_WORK ITEM A_:
Return the stretch of the Mac malware article from "On Thursday, macOS" through "provided by Martin.", copied word for word.
_WORK ITEM B_:
In the Mac malware article, since what year had XProtect been detecting the NetWire sample?
_WORK ITEM C_:
Continue the article about the Mac malware sample, starting after its last sentence.

_READING TEXT_:
● ● ● ● ●
On Thursday, macOS security expert Patrick Wardle published an analysis of Mac malware that came from someone who claimed it infected his fully up-to-date Mac through a zero-day vulnerability in Firefox. The person claimed to have been “involved with a cryptocurrency exchange until fairly recently.” The hash of the malware matched one of the hashes provided by Martin.

Among the things Wardle noticed early on was that the VirusTotal service showed that the malware was detected by only one of what at the time was 53 available malware detectors (at the time this Ars post went live, five out of 57 engines flagged it). That was strange, because XProtect, the barebones malware detector built into macOS, had been detecting the NetWire sample since 2016. It’s surprising malware detectors hadn’t obtained a detection signature from Apple. Wardle also noticed that the malware sample wasn’t digitally signed by its developer.
● ● ● ● ●
_INFORMATION_:
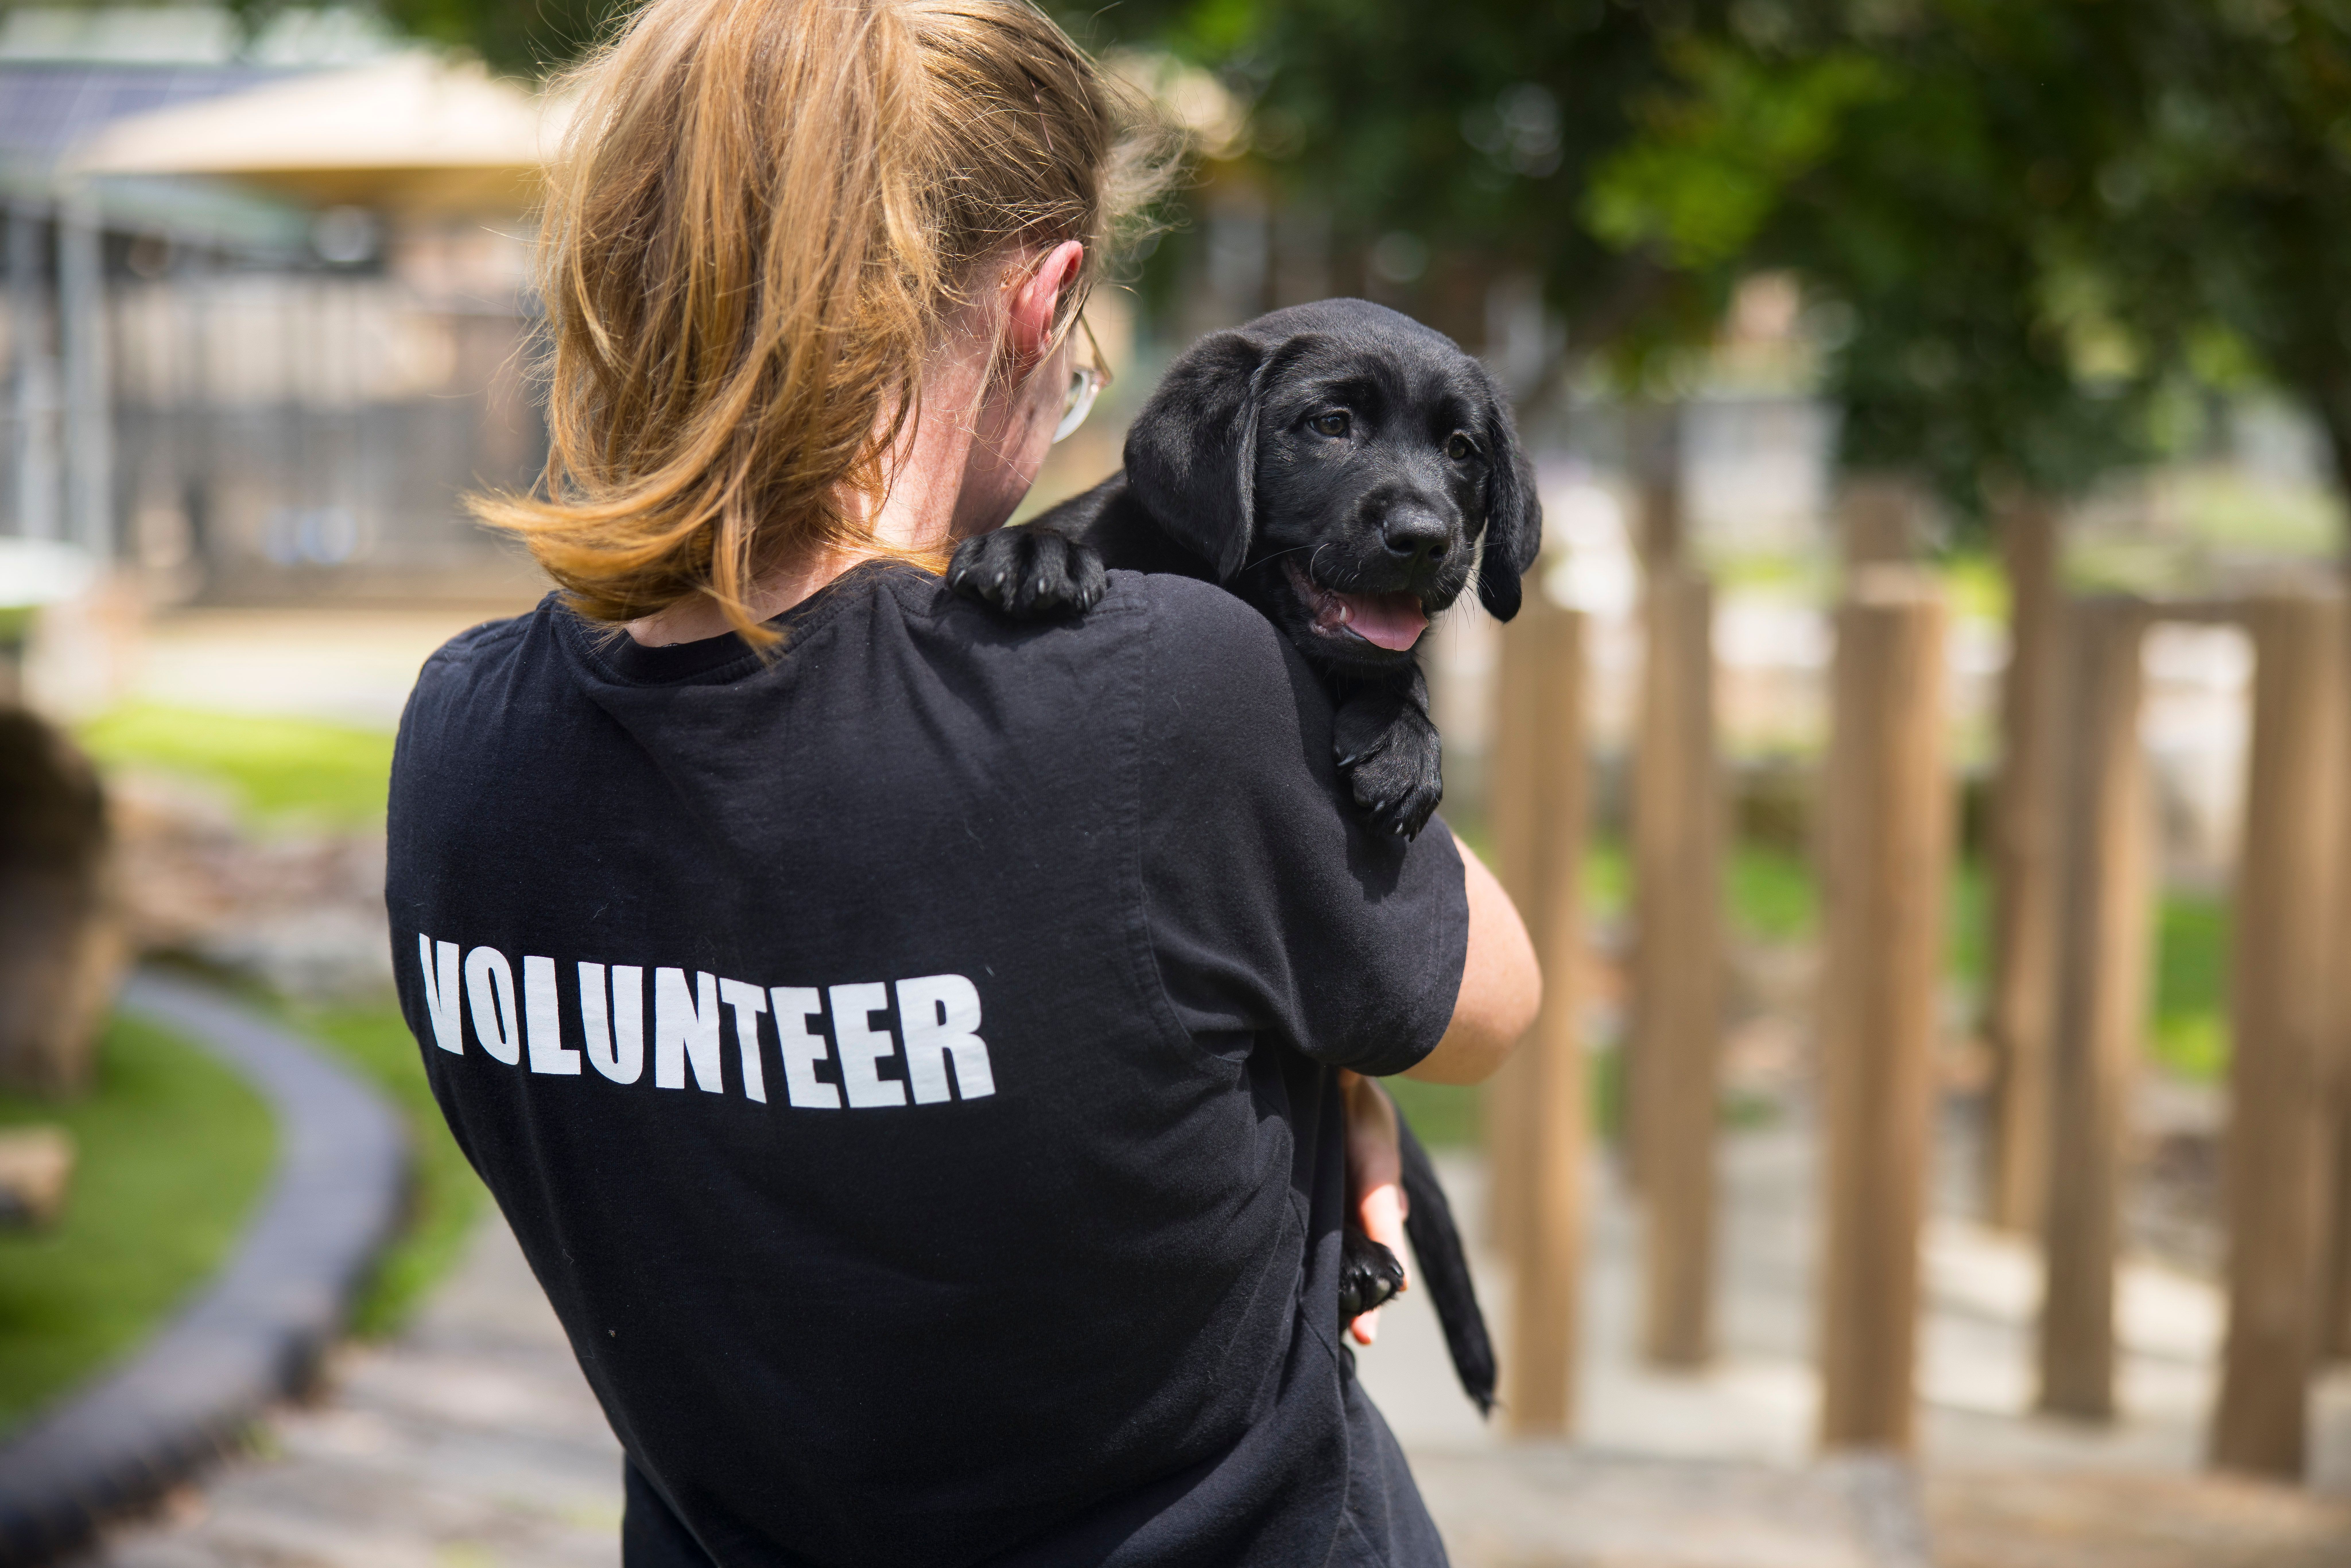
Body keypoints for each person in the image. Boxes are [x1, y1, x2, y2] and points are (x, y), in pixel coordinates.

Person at [385, 1, 1541, 1563]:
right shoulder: (1169, 694)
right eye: (1074, 352)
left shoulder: (462, 743)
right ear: (1040, 298)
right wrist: (1315, 1044)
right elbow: (1486, 1001)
● ● ● ● ●
_ANSWER SECTION A_:
On Thursday, macOS security expert Patrick Wardle published an analysis of Mac malware that came from someone who claimed it infected his fully up-to-date Mac through a zero-day vulnerability in Firefox. The person claimed to have been “involved with a cryptocurrency exchange until fairly recently.” The hash of the malware matched one of the hashes provided by Martin.

_ANSWER SECTION B_:
Since 2016.

_ANSWER SECTION C_:
Normally, an app that’s blacklisted by XProtect and unsigned should have posed no threat to most Mac users, since the software would have been blocked by default by both the built-in malware detector and Gatekeeper. This is a protection that, by default, requires apps to be signed by a known developer before they can be installed. But because NetWire was installed through a privileged process tied to Firefox, the exploit was able to bypass both protections. The reason: the file lacked a “quarantine” bit that’s only set when a user downloads the file from the Internet.

“In a nutshell, since XProtect and Gatekeeper only scan files that have the quarantine bit set, no, they would not have protected the user,” Wardle, who is chief research officer at Digita Security, told Ars. “Why? When an exploit downloads a file (versus the user), that bit wouldn’t be set.” As a result, he added: “There would be no visual indication of an infection—unless the user went digging.”

By digging, Wardle means manually inspecting a Mac to see what apps have permission to install themselves when the OS is booting. This can be done using security tools such as KnockKnock or BlockBlock, which are freely available from Wardle. It turns out, the Netwire sample used not one, but two relatively primitive methods to maintain persistence on a Mac.

Patrick Wardle

Wardle said he believes that Apple is in the process of updating XProtect and Gatekeeper so they scan all files, not just those with a quarantine bit. He said the change may be introduced in macOS 10.15.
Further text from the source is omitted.